In still other cases, EU courts dismissed the precautionary principle
as an insignificant and irrelevant provision that added nothing to the
pre-existing statutory requirements. For example, in one 2001 decision
rejecting France's attempt to block imports of British beef based on
fears of mad cow disease, the European Court of Justice stated that
France's invocation of the precautionary principle to justify its
import ban "added nothing" to its argument.

In short, depending on the inclinations of individual judges, the
precautionary principle can vary anywhere from an absolutist, extreme
measure that mandates zero risk to an empty concept that has no
substantive effect on decisions.

OPEN TO IRRATIONALITY

Thus, the track record of the precautionary principle in Europe is not
good. Given its inherent flaws and ambiguity, the principle cannot be
sustained in the long run. As the EU courts' advocate general warned
in one opinion, "The precautionary principle has a future only to the
extent that, far from opening the door wide to irrationality, it
establishes itself as an aspect of the rational management of risks,
designed not to achieve zero risk, which everything suggests does not
exist."

Yet despite this troubling empirical record, there seems to be no
letup in the proliferation of the precautionary principle around the
world. Courts in Canada, India, Australia, and New Zealand have
recently endorsed this principle. Several international environmental
treaties, such as the Stockholm Convention on Persistent Organic
Pollutants, expressly incorporate the precautionary principle.

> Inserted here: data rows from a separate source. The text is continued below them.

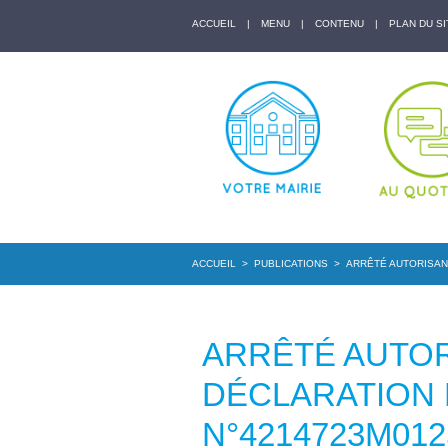
ACCUEIL
|
MENU
|
CONTENU
|
PLAN DU SI
ACCUEIL
>
PUBLICATIONS
>
ARRÊTÉ AUTORISANT
ARRÊTÉ AUTOR
DÉCLARATION
N°4214723M012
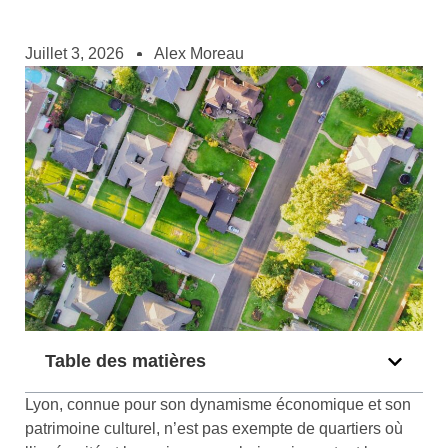
Juillet 3, 2026
Alex Moreau
Table des matières
Lyon, connue pour son dynamisme économique et son
patrimoine culturel, n’est pas exempte de quartiers où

San Francisco recently became the first U.S. city to officially adopt
the precautionary principle, requiring by ordinance that "All
officers, boards, commissions, and departments of the City and County
shall implement the Precautionary Principle in conducting the City and
County's affairs." Several other U.S. cities are reportedly
considering following suit.

Decisions about regulating risks involve a complex interaction of
science, public policy, values, economics, incentives, precautions,
and uncertainty. Attempting to replace the admittedly difficult and
messy steps needed to reach the best possible risk decisions with a
simplistic slogan like the precautionary principle is inconsistent
with fundamental tenets of democracy. The inherent ambiguity and
arbitrariness of the principle give regulators unfettered discretion
to adopt unreasonable regulations, contrary to the greater principle
that we have a government of laws, not men.

The precautionary principle is an open invitation for nations to
impose protectionist restrictions on trade, for regulators to write
burdensome rules based on bias or emotion, and for companies to lobby
for unfair restrictions on their competitors. Moreover, because the
principle does not provide a meaningful foundation for making risk
decisions, the true basis for these decisions is kept hidden,
undermining the transparency and public accountability critical to
democratic government. In short, the rapidly proliferating
precautionary principle is bound to inflict a lot more damage around
the world before it finally and inevitably collapses upon itself.